Mortgage rates improved this week and could be even better in next week’s report. But that wasn’t enough to stimulate new mortgage business. The biggest drag on this week’s activity were jumbo mortgages and government-insured loans.
At 265 for the week ended April 26, the U.S. Mortgage Market Index from LoanSifter and Mortgage Daily was little changed from 268 a week earlier.
But the index, which is based on average pricing inquiries per LoanSifter user, was up 16 percent compared to the same week last year. The year-earlier numbers in this report were revised to reflect a change in data providers on April 12.
Jumbo pricing inquiries dropped 4.7 percent from the week ended April 19, more than any other category. Still, jumbo business was 12 percent better than the same week in 2012. Jumbo share slipped to 6.0 percent from 6.3 percent and was 6.2 percent a year earlier.
Jumbo activity slowed as the spread between conforming loans and jumbo mortgages widened to 32 basis points from the previous week’s 29 BPS. But jumbo loans remain priced much better than in the week ended April 27, when the conforming-jumbo spread was 45 BPS.

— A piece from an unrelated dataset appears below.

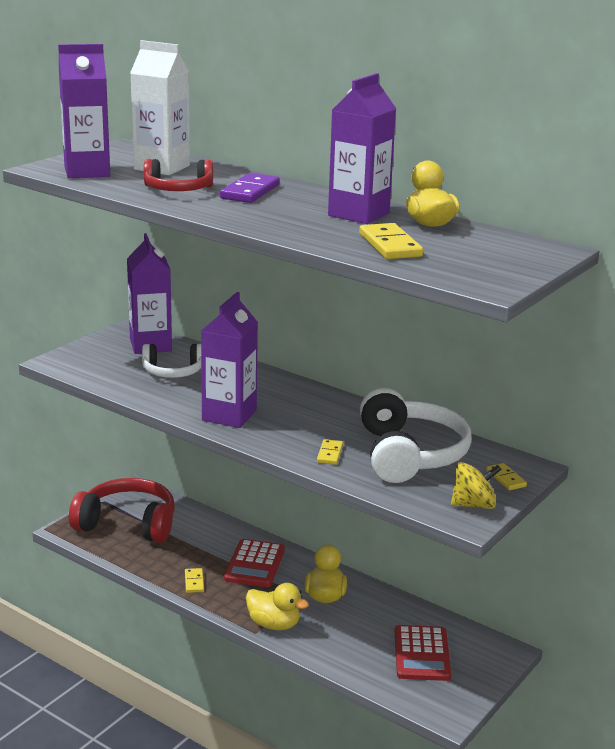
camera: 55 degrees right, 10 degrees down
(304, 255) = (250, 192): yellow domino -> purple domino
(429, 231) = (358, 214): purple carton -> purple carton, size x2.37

Pricing inquiries for loans insured by the Federal Housing Administration took the next-biggest hit, declining 4.6 percent from the prior report. But FHA business was 6 percent better than the same week in 2012. FHA share, meanwhile, fell to 13.8 percent from 14.4 percent in the prior week and 15.1 percent in the same week during the prior year.
Adjustable-rate mortgages saw 1.4 percent fewer pricing inquiries than in the previous week and 45 percent less activity than in the same week in the previous year. ARM share dipped to 4.9 percent from 5.0 percent a week earlier and 10.4 percent a year earlier.
While refinance business was off 1.2 percent from last week, it was up 22 percent from a year ago. Refinance share was 68.4 percent, not much different than 68.6 percent in the previous report. But refinance share inched up from 65.3 percent in the same week during 2012. The most recent share reflected a 55.2 percent rate-term share and a 13.1 percent cashout share.
A less than 1 percent decline from last week was recorded for purchase financing inquiries, though a 6 percent year-over-year gain was made.
The only category to increase this week — albeit less than 1 percent — was the conventional category. Conventional business was up 16 percent from 12 months prior.
Thirty-year fixed-rate mortgages averaged 3.684 percent, lower than last week’s 3.701 percent. A year ago, the 30 year averaged 4.088 percent.
Customers who opted for a 15-year mortgage were quoted a rate that was discounted 75 BPS from 30-year rates, minimally better than the 74-basis-point spread in the previous report. The spread between short- and long-term mortgages was 77 BPS a year ago.
The 30-year mortgage could be a little cheaper in next week’s report based on a Mortgage Daily analysis of Treasury market activity.
Data from the Department of the Treasury indicate that the daily yield on the 10-year Treasury note averaged 1.73 percent this week, while the 10-year yield closed at 1.70 percent Friday.